Path: news-archive.icm.edu.pl!mat.uni.torun.pl!news.man.torun.pl!newsfeed.pionier.net
.pl!news.dialog.net.pl!news.master.pl!not-for-mail
From: "Maciek" <m...@m...pl>
Newsgroups: pl.soc.rodzina
Subject: Re: Problem rodzinny
Date: Mon, 25 Apr 2005 13:38:24 +0200
Organization: MasterNET
Lines: 51
Message-ID: <d4iksg$q6h$1@ns.master.pl>
References: <d48rdo$sdr$1@inews.gazeta.pl>
NNTP-Posting-Host: ns.master.pl
X-Trace: news.dialog.net.pl 1114429533 17296 81.168.240.5 (25 Apr 2005 11:45:33 GMT)
X-Complaints-To: http://www.dialog.pl/dialog/internet/internet.php?id=41
NNTP-Posting-Date: Mon, 25 Apr 2005 11:45:33 +0000 (UTC)
X-Priority: 3
X-MSMail-Priority: Normal
X-Newsreader: Microsoft Outlook Express 6.00.2900.2180
X-MimeOLE: Produced By Microsoft MimeOLE V6.00.2900.2180
X-RFC2646: Format=Flowed; Response
Xref: news-archive.icm.edu.pl pl.soc.rodzina:75412
Ukryj nagłówki
Jestem trochę starszy, ale nie chcę nikogo pouczać.
Mimo to przyjmij kilka rad.
1. w kościele można wiąć ślub z przysięgą jednej strony - to może
usatysfakcjonować twoją rodzinę, a tobie zapewnić spokój sumienia,
2. i tak musicie odpowiedzieć sobie ( prędzej czy później ) jak wychowacie
dzieci, np: czy będą chodziły na religię, czy pójdą do komunii - mozna ten
problem odsunąć, ale i tak wypłynie. Ważne by podstawą była miłość do
dzieci, a nie stawianie na swoim
3. rodzinie powiedz: "co Bóg złączył..."
Użytkownik "TomaszB" <b...@g...pl> napisał w wiadomości
news:d48rdo$sdr$1@inews.gazeta.pl...

__POLECENIA DO ĆWICZENIA__:
[1] Oceń, czy stwierdzenia zgadzają się z wiadomością, i przy każdym odpowiedz „tak” lub „nie”, przytaczając dosłownie rozstrzygające słowa wiadomości: (a) nadawca podpisał się jako Maciek; (b) autor pisze, że jest trochę młodszy; (c) autor uważa, że sprawę wychowania dzieci da się odsunąć bez skutków.
[2] Wypisz z wierszy wszystkie linie zawierające ciąg „numericTimeSignature”; wielkość liter ma znaczenie.
Wiadomość i wiersze to dwa osobne, niezwiązane ze sobą materiały.

__DOSTARCZONY MATERIAŁ__:

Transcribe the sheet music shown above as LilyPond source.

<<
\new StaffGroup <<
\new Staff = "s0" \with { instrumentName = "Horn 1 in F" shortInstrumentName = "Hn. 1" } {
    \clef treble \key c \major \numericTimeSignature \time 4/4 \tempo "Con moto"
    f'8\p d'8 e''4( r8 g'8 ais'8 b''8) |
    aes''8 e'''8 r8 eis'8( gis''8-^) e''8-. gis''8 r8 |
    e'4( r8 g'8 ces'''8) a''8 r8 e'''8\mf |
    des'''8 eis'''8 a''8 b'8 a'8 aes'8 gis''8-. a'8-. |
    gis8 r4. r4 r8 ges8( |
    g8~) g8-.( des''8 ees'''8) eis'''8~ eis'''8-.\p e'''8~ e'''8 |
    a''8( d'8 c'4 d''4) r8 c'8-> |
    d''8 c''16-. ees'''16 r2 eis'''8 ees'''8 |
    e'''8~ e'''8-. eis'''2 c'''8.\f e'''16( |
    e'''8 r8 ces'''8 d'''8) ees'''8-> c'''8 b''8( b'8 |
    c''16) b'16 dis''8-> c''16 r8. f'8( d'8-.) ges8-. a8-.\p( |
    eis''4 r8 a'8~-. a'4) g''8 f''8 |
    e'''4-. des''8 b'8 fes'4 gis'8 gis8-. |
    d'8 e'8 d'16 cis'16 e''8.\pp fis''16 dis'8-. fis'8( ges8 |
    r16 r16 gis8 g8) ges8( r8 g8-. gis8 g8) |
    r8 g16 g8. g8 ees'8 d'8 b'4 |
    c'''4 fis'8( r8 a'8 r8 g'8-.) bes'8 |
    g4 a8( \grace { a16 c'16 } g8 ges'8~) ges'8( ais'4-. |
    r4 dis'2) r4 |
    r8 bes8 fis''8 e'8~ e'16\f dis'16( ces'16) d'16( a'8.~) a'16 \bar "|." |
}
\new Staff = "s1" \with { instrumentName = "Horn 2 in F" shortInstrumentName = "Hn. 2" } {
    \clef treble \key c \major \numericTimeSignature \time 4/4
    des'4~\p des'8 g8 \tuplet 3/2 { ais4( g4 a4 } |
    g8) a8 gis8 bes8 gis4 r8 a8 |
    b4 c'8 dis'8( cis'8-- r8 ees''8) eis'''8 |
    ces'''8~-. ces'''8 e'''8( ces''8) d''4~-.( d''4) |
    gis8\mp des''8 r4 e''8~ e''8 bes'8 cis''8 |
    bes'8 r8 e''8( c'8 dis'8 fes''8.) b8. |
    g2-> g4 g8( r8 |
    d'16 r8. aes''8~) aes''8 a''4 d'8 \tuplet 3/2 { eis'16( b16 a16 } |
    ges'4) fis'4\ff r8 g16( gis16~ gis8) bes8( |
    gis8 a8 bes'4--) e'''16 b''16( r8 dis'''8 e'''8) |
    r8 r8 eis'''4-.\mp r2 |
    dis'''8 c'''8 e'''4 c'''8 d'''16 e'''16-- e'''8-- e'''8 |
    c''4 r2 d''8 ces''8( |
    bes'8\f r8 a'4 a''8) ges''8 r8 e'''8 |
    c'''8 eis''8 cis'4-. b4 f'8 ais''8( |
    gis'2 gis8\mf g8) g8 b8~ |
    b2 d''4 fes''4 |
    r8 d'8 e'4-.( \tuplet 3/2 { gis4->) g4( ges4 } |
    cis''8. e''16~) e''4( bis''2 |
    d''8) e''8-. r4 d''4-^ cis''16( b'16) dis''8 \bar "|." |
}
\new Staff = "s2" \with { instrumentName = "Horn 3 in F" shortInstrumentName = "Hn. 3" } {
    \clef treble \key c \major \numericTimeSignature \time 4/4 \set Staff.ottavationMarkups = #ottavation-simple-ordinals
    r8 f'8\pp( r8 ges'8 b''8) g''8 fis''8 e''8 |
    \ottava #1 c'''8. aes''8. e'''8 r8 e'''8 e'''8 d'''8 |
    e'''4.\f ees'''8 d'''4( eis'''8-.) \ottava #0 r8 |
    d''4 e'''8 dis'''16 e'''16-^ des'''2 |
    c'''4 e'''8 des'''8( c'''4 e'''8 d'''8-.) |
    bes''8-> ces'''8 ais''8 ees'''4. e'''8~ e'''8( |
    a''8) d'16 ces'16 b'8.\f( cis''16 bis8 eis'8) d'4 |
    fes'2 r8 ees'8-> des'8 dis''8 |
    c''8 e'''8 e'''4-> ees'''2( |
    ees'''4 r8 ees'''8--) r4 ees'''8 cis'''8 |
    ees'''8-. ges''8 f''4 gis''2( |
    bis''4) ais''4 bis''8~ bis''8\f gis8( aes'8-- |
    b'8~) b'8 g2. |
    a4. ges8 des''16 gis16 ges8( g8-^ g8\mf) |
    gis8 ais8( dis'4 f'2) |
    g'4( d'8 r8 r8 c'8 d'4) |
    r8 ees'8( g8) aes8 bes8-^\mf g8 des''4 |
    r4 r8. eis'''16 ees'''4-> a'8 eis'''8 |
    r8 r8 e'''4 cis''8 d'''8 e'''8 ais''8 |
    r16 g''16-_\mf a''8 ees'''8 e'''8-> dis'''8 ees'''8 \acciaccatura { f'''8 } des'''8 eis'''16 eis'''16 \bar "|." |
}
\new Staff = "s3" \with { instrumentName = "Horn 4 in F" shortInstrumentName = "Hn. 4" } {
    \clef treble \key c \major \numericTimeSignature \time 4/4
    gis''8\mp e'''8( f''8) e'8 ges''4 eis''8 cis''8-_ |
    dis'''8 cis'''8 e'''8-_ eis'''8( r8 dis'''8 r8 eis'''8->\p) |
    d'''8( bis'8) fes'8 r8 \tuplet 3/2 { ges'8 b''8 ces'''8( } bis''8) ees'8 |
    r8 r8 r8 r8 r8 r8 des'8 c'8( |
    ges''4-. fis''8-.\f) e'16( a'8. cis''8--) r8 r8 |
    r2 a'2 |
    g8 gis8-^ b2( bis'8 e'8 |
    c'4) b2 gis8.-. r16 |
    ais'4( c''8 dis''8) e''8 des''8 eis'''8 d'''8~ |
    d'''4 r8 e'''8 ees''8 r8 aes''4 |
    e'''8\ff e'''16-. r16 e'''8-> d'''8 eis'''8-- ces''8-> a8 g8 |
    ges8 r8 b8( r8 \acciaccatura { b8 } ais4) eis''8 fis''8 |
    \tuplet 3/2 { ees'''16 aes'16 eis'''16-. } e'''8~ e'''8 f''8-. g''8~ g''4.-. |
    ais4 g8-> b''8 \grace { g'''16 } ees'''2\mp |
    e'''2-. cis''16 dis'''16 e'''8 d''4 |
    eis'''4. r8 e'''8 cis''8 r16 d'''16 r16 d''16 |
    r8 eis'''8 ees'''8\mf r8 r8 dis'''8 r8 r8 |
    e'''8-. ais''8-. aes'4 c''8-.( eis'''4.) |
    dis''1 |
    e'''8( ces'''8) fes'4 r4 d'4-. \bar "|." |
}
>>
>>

__ODPOWIEDZI DO ĆWICZENIA__:
[1]
(a) Tak: „From: "Maciek"”.
(b) Nie: „Jestem trochę starszy”.
(c) Nie: „ale i tak wypłynie”.

[2]
    \clef treble \key c \major \numericTimeSignature \time 4/4 \tempo "Con moto"
    \clef treble \key c \major \numericTimeSignature \time 4/4
    \clef treble \key c \major \numericTimeSignature \time 4/4 \set Staff.ottavationMarkups = #ottavation-simple-ordinals
    \clef treble \key c \major \numericTimeSignature \time 4/4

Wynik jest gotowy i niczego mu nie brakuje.